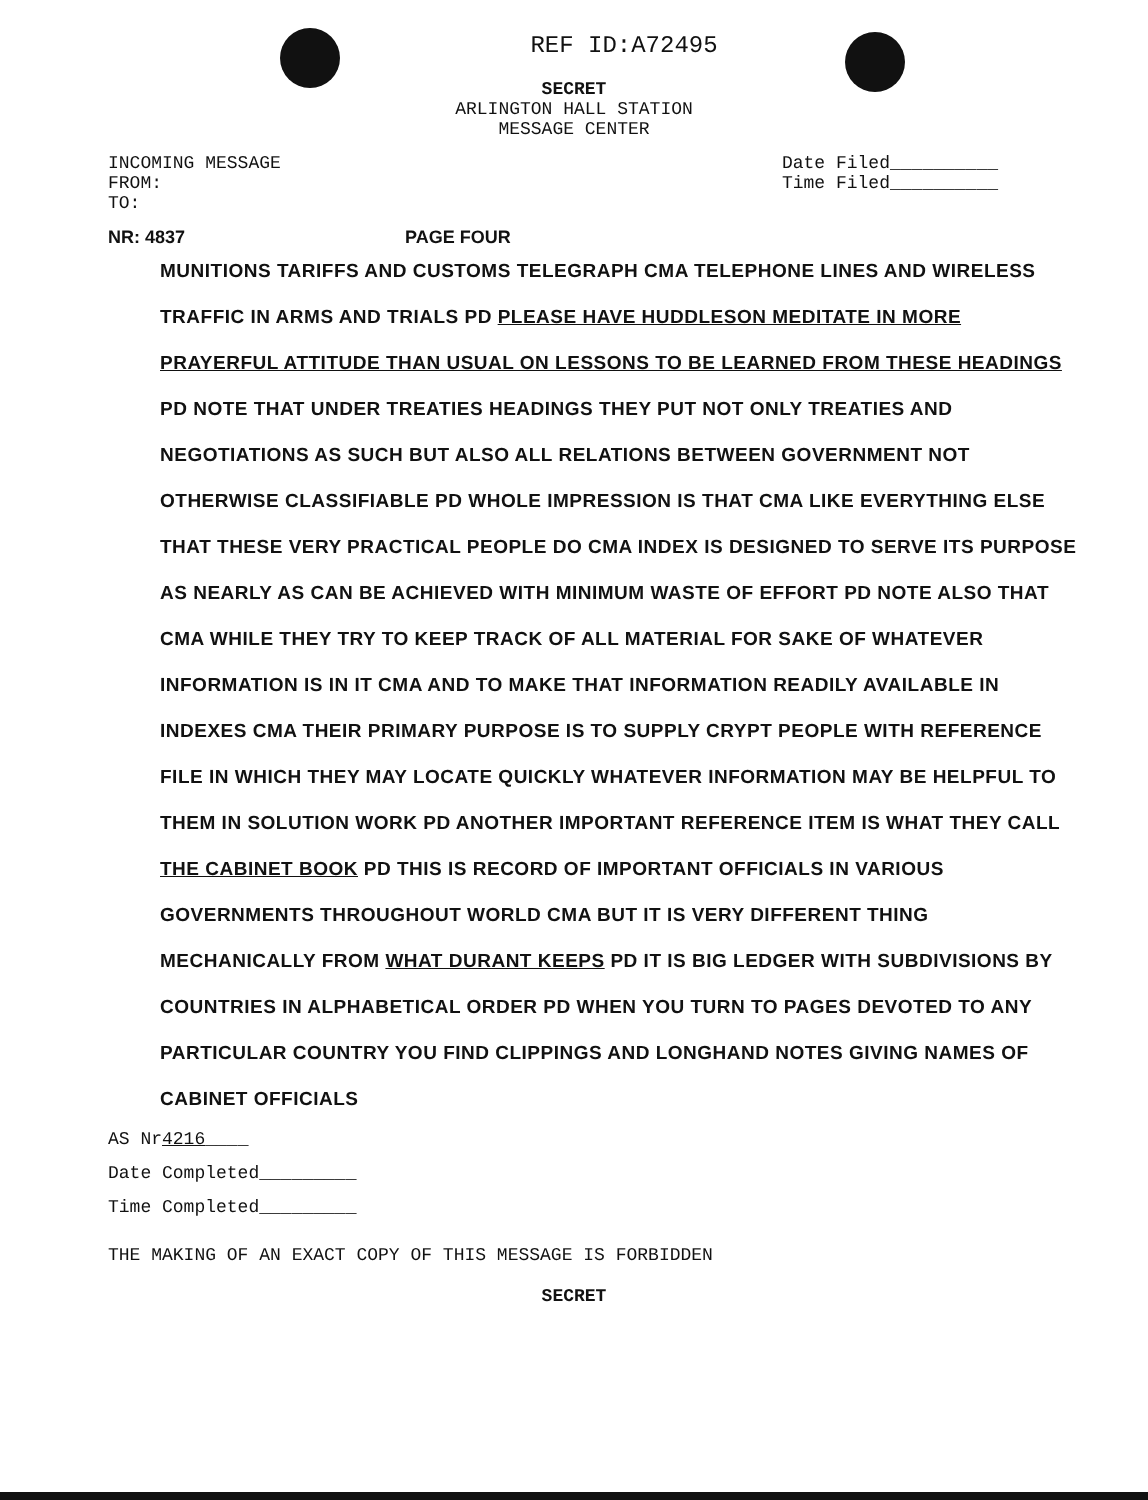REF ID:A72495
SECRET
ARLINGTON HALL STATION
MESSAGE CENTER
INCOMING MESSAGE
FROM:
TO:
Date Filed__________
Time Filed__________
NR: 4837 PAGE FOUR
MUNITIONS TARIFFS AND CUSTOMS TELEGRAPH CMA TELEPHONE LINES AND WIRELESS TRAFFIC IN ARMS AND TRIALS PD PLEASE HAVE HUDDLESON MEDITATE IN MORE PRAYERFUL ATTITUDE THAN USUAL ON LESSONS TO BE LEARNED FROM THESE HEADINGS PD NOTE THAT UNDER TREATIES HEADINGS THEY PUT NOT ONLY TREATIES AND NEGOTIATIONS AS SUCH BUT ALSO ALL RELATIONS BETWEEN GOVERNMENT NOT OTHERWISE CLASSIFIABLE PD WHOLE IMPRESSION IS THAT CMA LIKE EVERYTHING ELSE THAT THESE VERY PRACTICAL PEOPLE DO CMA INDEX IS DESIGNED TO SERVE ITS PURPOSE AS NEARLY AS CAN BE ACHIEVED WITH MINIMUM WASTE OF EFFORT PD NOTE ALSO THAT CMA WHILE THEY TRY TO KEEP TRACK OF ALL MATERIAL FOR SAKE OF WHATEVER INFORMATION IS IN IT CMA AND TO MAKE THAT INFORMATION READILY AVAILABLE IN INDEXES CMA THEIR PRIMARY PURPOSE IS TO SUPPLY CRYPT PEOPLE WITH REFERENCE FILE IN WHICH THEY MAY LOCATE QUICKLY WHATEVER INFORMATION MAY BE HELPFUL TO THEM IN SOLUTION WORK PD ANOTHER IMPORTANT REFERENCE ITEM IS WHAT THEY CALL THE CABINET BOOK PD THIS IS RECORD OF IMPORTANT OFFICIALS IN VARIOUS GOVERNMENTS THROUGHOUT WORLD CMA BUT IT IS VERY DIFFERENT THING MECHANICALLY FROM WHAT DURANT KEEPS PD IT IS BIG LEDGER WITH SUBDIVISIONS BY COUNTRIES IN ALPHABETICAL ORDER PD WHEN YOU TURN TO PAGES DEVOTED TO ANY PARTICULAR COUNTRY YOU FIND CLIPPINGS AND LONGHAND NOTES GIVING NAMES OF CABINET OFFICIALS
AS Nr4216____
Date Completed_________
Time Completed_________
THE MAKING OF AN EXACT COPY OF THIS MESSAGE IS FORBIDDEN
SECRET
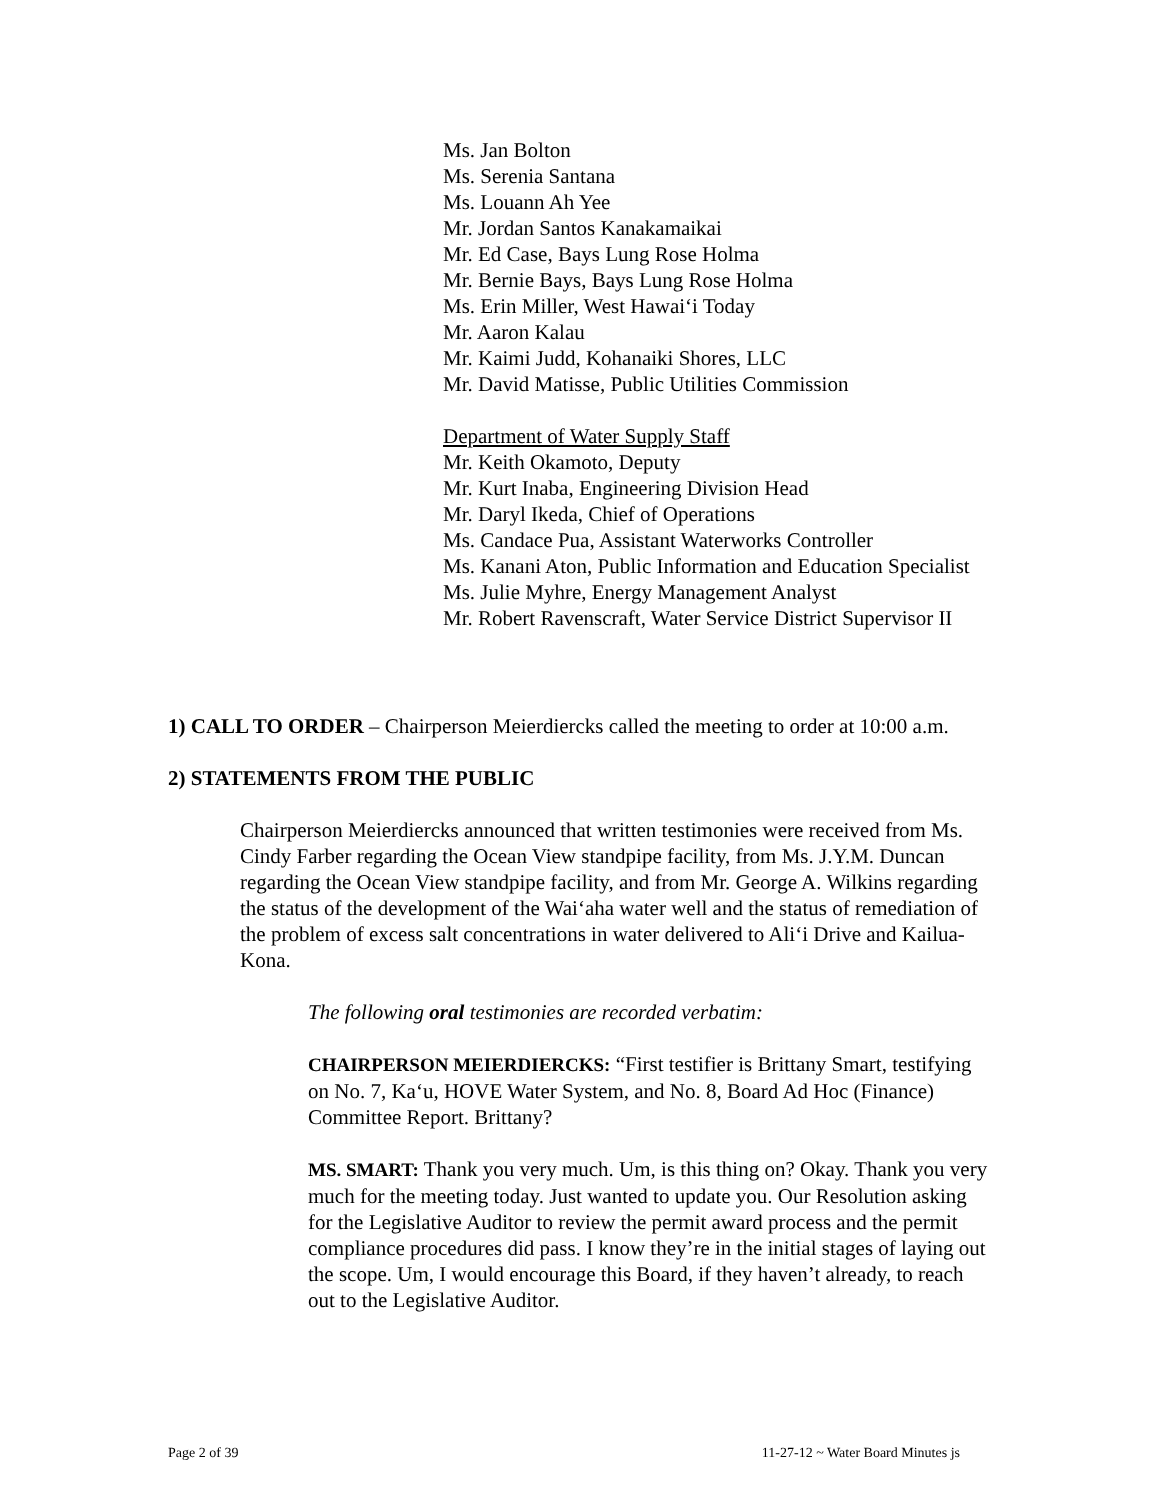Ms. Jan Bolton
Ms. Serenia Santana
Ms. Louann Ah Yee
Mr. Jordan Santos Kanakamaikai
Mr. Ed Case, Bays Lung Rose Holma
Mr. Bernie Bays, Bays Lung Rose Holma
Ms. Erin Miller, West Hawai‘i Today
Mr. Aaron Kalau
Mr. Kaimi Judd, Kohanaiki Shores, LLC
Mr. David Matisse, Public Utilities Commission
Department of Water Supply Staff
Mr. Keith Okamoto, Deputy
Mr. Kurt Inaba, Engineering Division Head
Mr. Daryl Ikeda, Chief of Operations
Ms. Candace Pua, Assistant Waterworks Controller
Ms. Kanani Aton, Public Information and Education Specialist
Ms. Julie Myhre, Energy Management Analyst
Mr. Robert Ravenscraft, Water Service District Supervisor II
1) CALL TO ORDER – Chairperson Meierdiercks called the meeting to order at 10:00 a.m.
2) STATEMENTS FROM THE PUBLIC
Chairperson Meierdiercks announced that written testimonies were received from Ms. Cindy Farber regarding the Ocean View standpipe facility, from Ms. J.Y.M. Duncan regarding the Ocean View standpipe facility, and from Mr. George A. Wilkins regarding the status of the development of the Wai‘aha water well and the status of remediation of the problem of excess salt concentrations in water delivered to Ali‘i Drive and Kailua-Kona.
The following oral testimonies are recorded verbatim:
CHAIRPERSON MEIERDIERCKS: “First testifier is Brittany Smart, testifying on No. 7, Ka‘u, HOVE Water System, and No. 8, Board Ad Hoc (Finance) Committee Report. Brittany?
MS. SMART: Thank you very much. Um, is this thing on? Okay. Thank you very much for the meeting today. Just wanted to update you. Our Resolution asking for the Legislative Auditor to review the permit award process and the permit compliance procedures did pass. I know they’re in the initial stages of laying out the scope. Um, I would encourage this Board, if they haven’t already, to reach out to the Legislative Auditor.
Page 2 of 39 11-27-12 ~ Water Board Minutes js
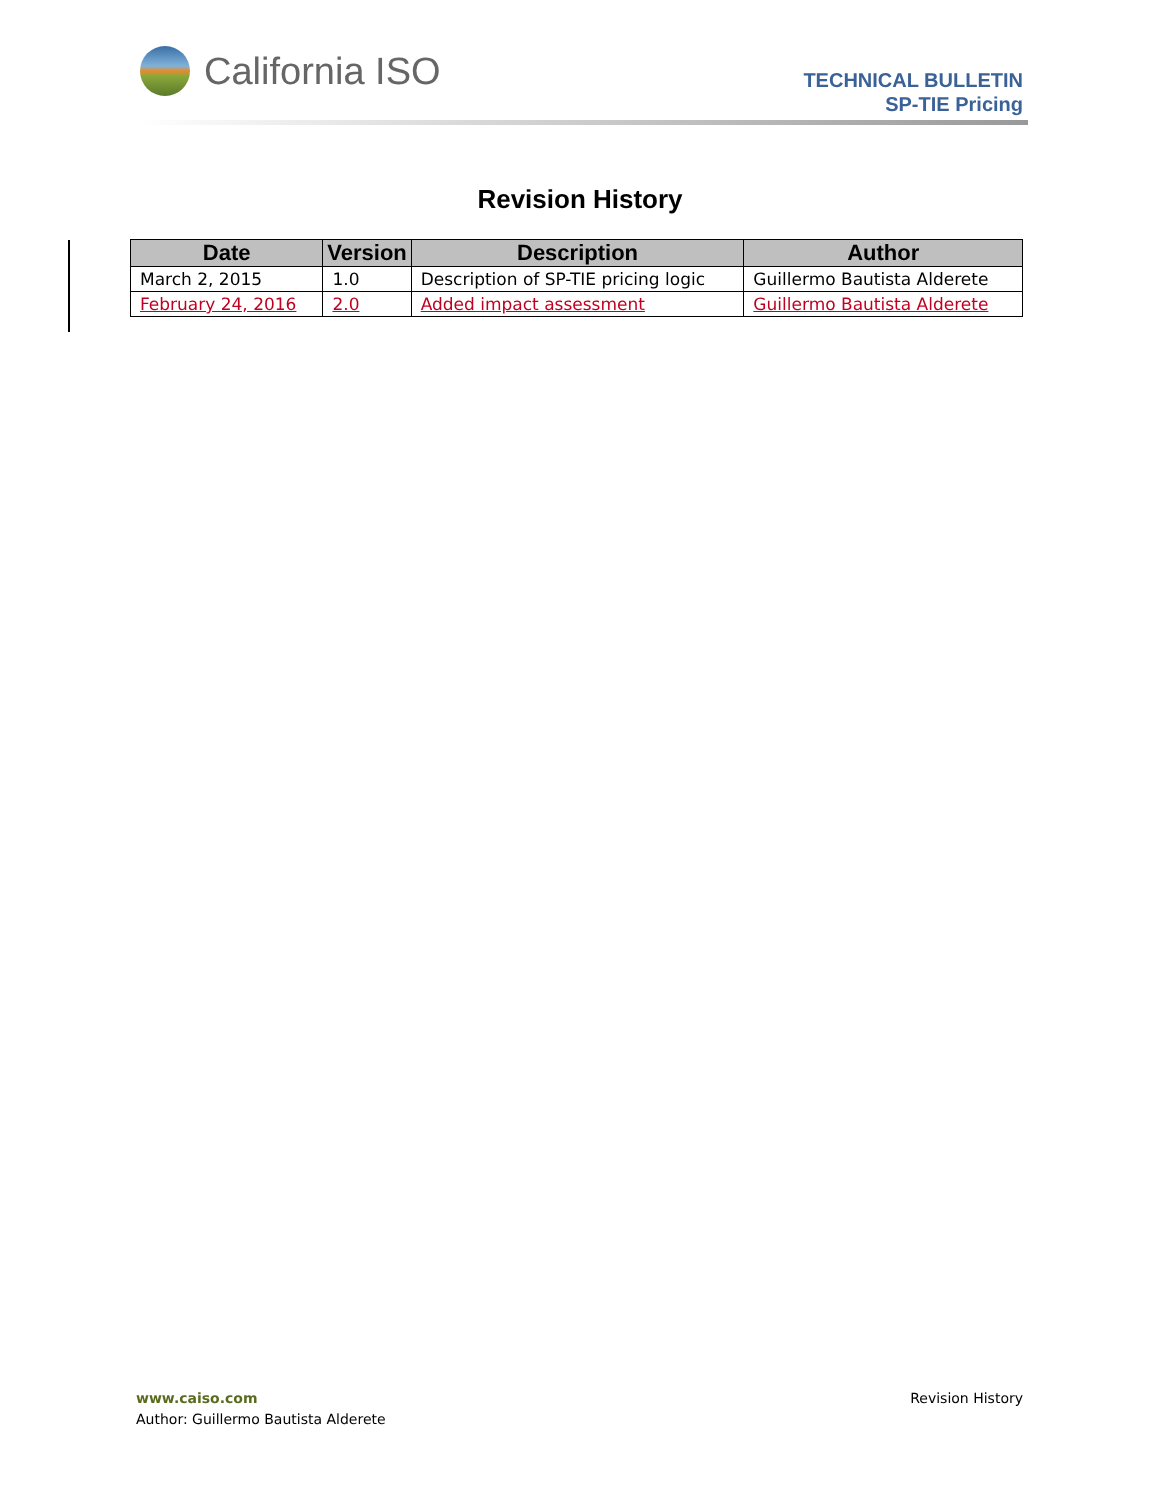California ISO
TECHNICAL BULLETIN
SP-TIE Pricing
Revision History
| Date | Version | Description | Author |
| --- | --- | --- | --- |
| March 2, 2015 | 1.0 | Description of SP-TIE pricing logic | Guillermo Bautista Alderete |
| February 24, 2016 | 2.0 | Added impact assessment | Guillermo Bautista Alderete |
www.caiso.com
Author: Guillermo Bautista Alderete
Revision History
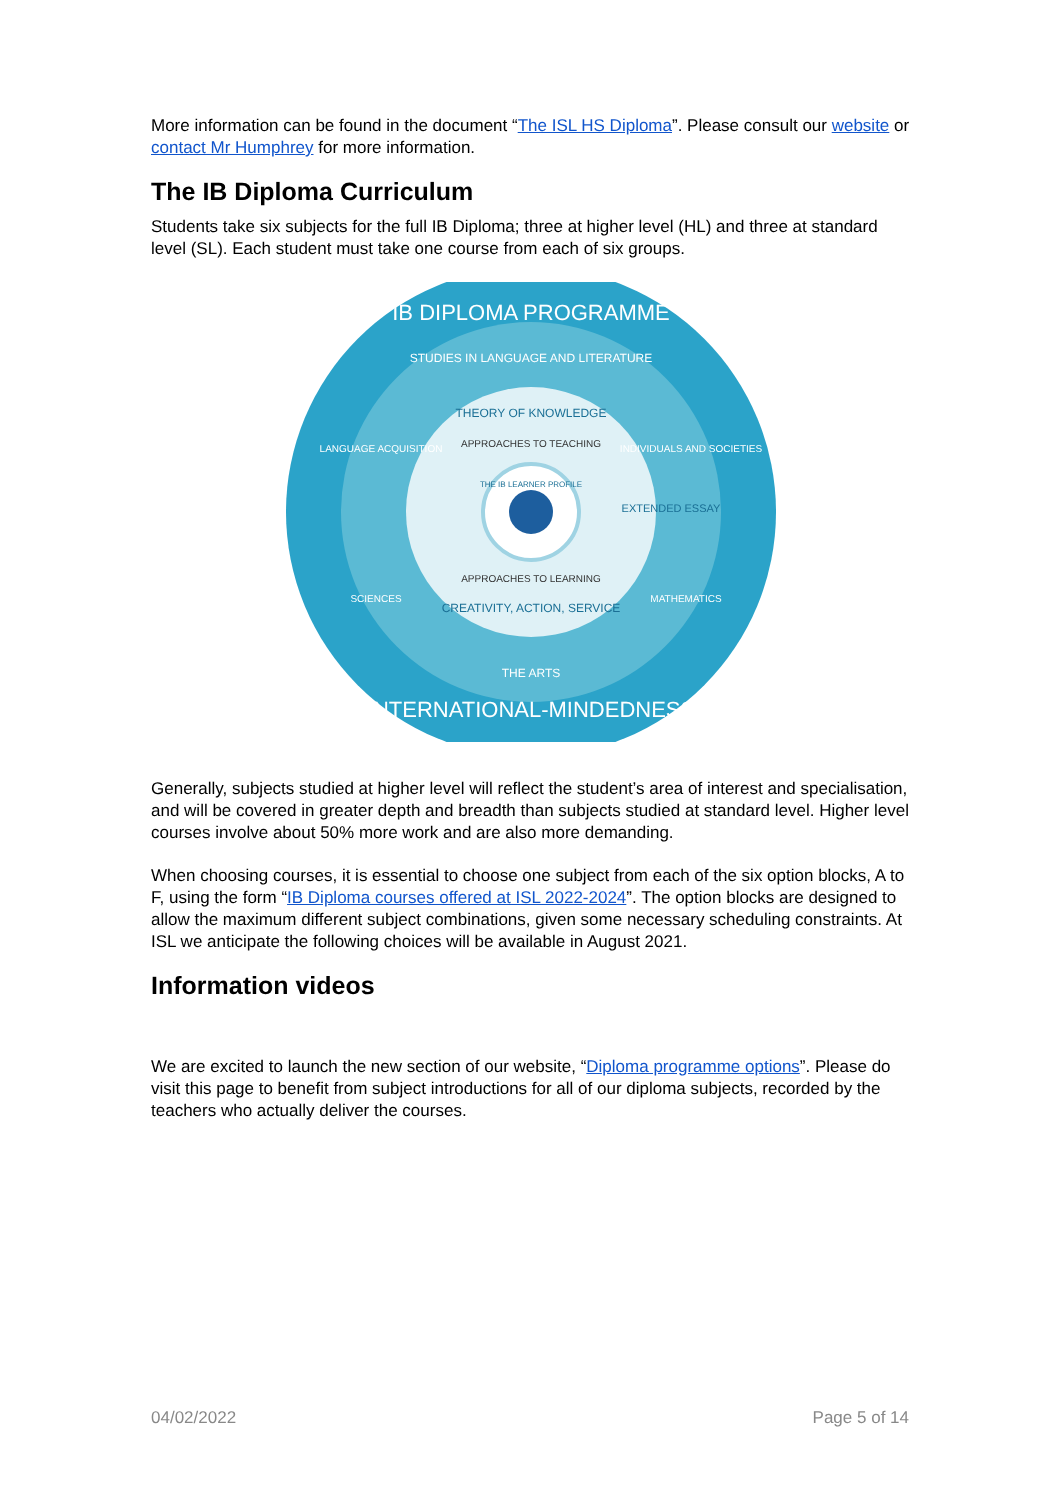More information can be found in the document “The ISL HS Diploma”. Please consult our website or contact Mr Humphrey for more information.
The IB Diploma Curriculum
Students take six subjects for the full IB Diploma; three at higher level (HL) and three at standard level (SL). Each student must take one course from each of six groups.
IB DIPLOMA PROGRAMME
STUDIES IN LANGUAGE AND LITERATURE
THEORY OF KNOWLEDGE
APPROACHES TO TEACHING
THE IB LEARNER PROFILE
APPROACHES TO LEARNING
CREATIVITY, ACTION, SERVICE
EXTENDED ESSAY
LANGUAGE ACQUISITION
INDIVIDUALS AND SOCIETIES
SCIENCES
MATHEMATICS
THE ARTS
INTERNATIONAL-MINDEDNESS
Generally, subjects studied at higher level will reflect the student’s area of interest and specialisation, and will be covered in greater depth and breadth than subjects studied at standard level. Higher level courses involve about 50% more work and are also more demanding.
When choosing courses, it is essential to choose one subject from each of the six option blocks, A to F, using the form “IB Diploma courses offered at ISL 2022-2024”. The option blocks are designed to allow the maximum different subject combinations, given some necessary scheduling constraints. At ISL we anticipate the following choices will be available in August 2021.
Information videos
We are excited to launch the new section of our website, “Diploma programme options”. Please do visit this page to benefit from subject introductions for all of our diploma subjects, recorded by the teachers who actually deliver the courses.
04/02/2022 Page 5 of 14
◇ ◇ ◇
Copy exactly, and copy nothing else: the lines from the start of the data above through the line that holds "Mr. Jordan Santos Kanakamaikai". The pictures stay out.

REF ID:A72495
SECRET
ARLINGTON HALL STATION
MESSAGE CENTER
INCOMING MESSAGE
FROM:
TO:
Date Filed__________
Time Filed__________
NR: 4837 PAGE FOUR
MUNITIONS TARIFFS AND CUSTOMS TELEGRAPH CMA TELEPHONE LINES AND WIRELESS TRAFFIC IN ARMS AND TRIALS PD PLEASE HAVE HUDDLESON MEDITATE IN MORE PRAYERFUL ATTITUDE THAN USUAL ON LESSONS TO BE LEARNED FROM THESE HEADINGS PD NOTE THAT UNDER TREATIES HEADINGS THEY PUT NOT ONLY TREATIES AND NEGOTIATIONS AS SUCH BUT ALSO ALL RELATIONS BETWEEN GOVERNMENT NOT OTHERWISE CLASSIFIABLE PD WHOLE IMPRESSION IS THAT CMA LIKE EVERYTHING ELSE THAT THESE VERY PRACTICAL PEOPLE DO CMA INDEX IS DESIGNED TO SERVE ITS PURPOSE AS NEARLY AS CAN BE ACHIEVED WITH MINIMUM WASTE OF EFFORT PD NOTE ALSO THAT CMA WHILE THEY TRY TO KEEP TRACK OF ALL MATERIAL FOR SAKE OF WHATEVER INFORMATION IS IN IT CMA AND TO MAKE THAT INFORMATION READILY AVAILABLE IN INDEXES CMA THEIR PRIMARY PURPOSE IS TO SUPPLY CRYPT PEOPLE WITH REFERENCE FILE IN WHICH THEY MAY LOCATE QUICKLY WHATEVER INFORMATION MAY BE HELPFUL TO THEM IN SOLUTION WORK PD ANOTHER IMPORTANT REFERENCE ITEM IS WHAT THEY CALL THE CABINET BOOK PD THIS IS RECORD OF IMPORTANT OFFICIALS IN VARIOUS GOVERNMENTS THROUGHOUT WORLD CMA BUT IT IS VERY DIFFERENT THING MECHANICALLY FROM WHAT DURANT KEEPS PD IT IS BIG LEDGER WITH SUBDIVISIONS BY COUNTRIES IN ALPHABETICAL ORDER PD WHEN YOU TURN TO PAGES DEVOTED TO ANY PARTICULAR COUNTRY YOU FIND CLIPPINGS AND LONGHAND NOTES GIVING NAMES OF CABINET OFFICIALS
AS Nr4216____
Date Completed_________
Time Completed_________
THE MAKING OF AN EXACT COPY OF THIS MESSAGE IS FORBIDDEN
SECRET
Ms. Jan Bolton
Ms. Serenia Santana
Ms. Louann Ah Yee
Mr. Jordan Santos Kanakamaikai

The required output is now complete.